In that spirit–and because Jody and I hate New Year’s resolutions–over the next five weeks we’re going to offer up simple recipes in keeping with the culinary cultures of each of Buetner’s Blue Zones. Since two of the zones are in the Mediterranean, some of the food may already be familiar; others (taro?) may not. By any measure the food fits into what most people would consider “healthy eating.” And who among us couldn’t use a few more greens or legumes in his or her diet? This week’s recipe is a riff on the Sardinian love of fava beans. The soup is simple to make and deeply satisfying to eat. Who knows, you may even live longer. Enjoy. Ken
*A term he has copyrighted.
**We have no connection to Dan Buettner, to the BlueZones@ website, to the National Geographic Society or the Greek Island of Ikaria. We have not been compensated in any way for the opinions expressed in this post, although if someone were to step forward and provide us with a two-week opportunity to judge Buetner’s observations firsthand we’d be willing to entertain the offer.
Fava beans, before and after soaking.
Fava Bean and Almond Soup
Makes six cups.
- ½ pound dried shelled fava beans, about 2 cups
- 4 tablespoons extra virgin olive oil, plus extra for drizzling
- 2 white onions, cut into ¼-inch dice
- 4 garlic cloves, minced
- ¼ teaspoon fennel seed, crushed
- ½ cup toasted almonds (it’s ok if the skin is on), finely chopped
- 2 sun dried tomato halves
- ½ cup sheep or goat’s milk yogurt, seasoned with salt and pepper
- ¼ cup torn herb leaves–mint, cilantro, parsley
- Pick through the beans and remove any dirt, stones or substandard beans. Rinse. Put into a container and cover with water by 4 inches. Let soak in a cool spot overnight. You can put them in the fridge, but they will soften more quickly if they’re left out.
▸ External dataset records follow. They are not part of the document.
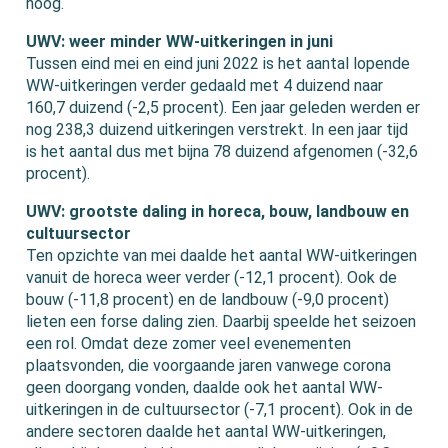
hoog.
UWV: weer minder WW-uitkeringen in juni
Tussen eind mei en eind juni 2022 is het aantal lopende
WW-uitkeringen verder gedaald met 4 duizend naar
160,7 duizend (-2,5 procent). Een jaar geleden werden er
nog 238,3 duizend uitkeringen verstrekt. In een jaar tijd
is het aantal dus met bijna 78 duizend afgenomen (-32,6
procent).
UWV: grootste daling in horeca, bouw, landbouw en
cultuursector
Ten opzichte van mei daalde het aantal WW-uitkeringen
vanuit de horeca weer verder (-12,1 procent). Ook de
bouw (-11,8 procent) en de landbouw (-9,0 procent)
lieten een forse daling zien. Daarbij speelde het seizoen
een rol. Omdat deze zomer veel evenementen
plaatsvonden, die voorgaande jaren vanwege corona
geen doorgang vonden, daalde ook het aantal WW-
uitkeringen in de cultuursector (-7,1 procent). Ook in de
andere sectoren daalde het aantal WW-uitkeringen,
- Drain and rinse the beans.
- Heat 4 tablespoons oil in a large sauce pot over medium heat. Add the onions, cover and cook until soft, about 5 minutes. Add the garlic, fennel seed, half the almonds and both tomato halves. Cook 1 minute. Add the beans and 3 cups water. Bring to a boil, reduce the heat to low, cover partially and simmer until the beans are falling apart, about 3o minutes. Season with salt and pepper halfway through the cooking. Remove one of the tomato halves, cool and then cut into thin strips.
- Using a handheld blender, puree the bean mixture until until smooth. If the soup seems too thin, return to the stove to reduce. If it is too thick, add a little water.
- Serve warm garnished with a spoonful of yogurt, the remaining chopped almonds, tomato strips, herbs, and a drizzle of olive oil.
Dried favas are often already peeled, but if still in their skins, go ahead and buy them anyway, throwing in an extra handful to make up for the lost weight of the peels. And yes, I do recommend peeling them. After the beans have soaked overnight the skins usually slip right off. If not, cook the beans in water for 10 minutes or so. Cool and then remove the skins. From there, proceed with the recipe, understanding that the beans will cook a bit faster than 30 minutes.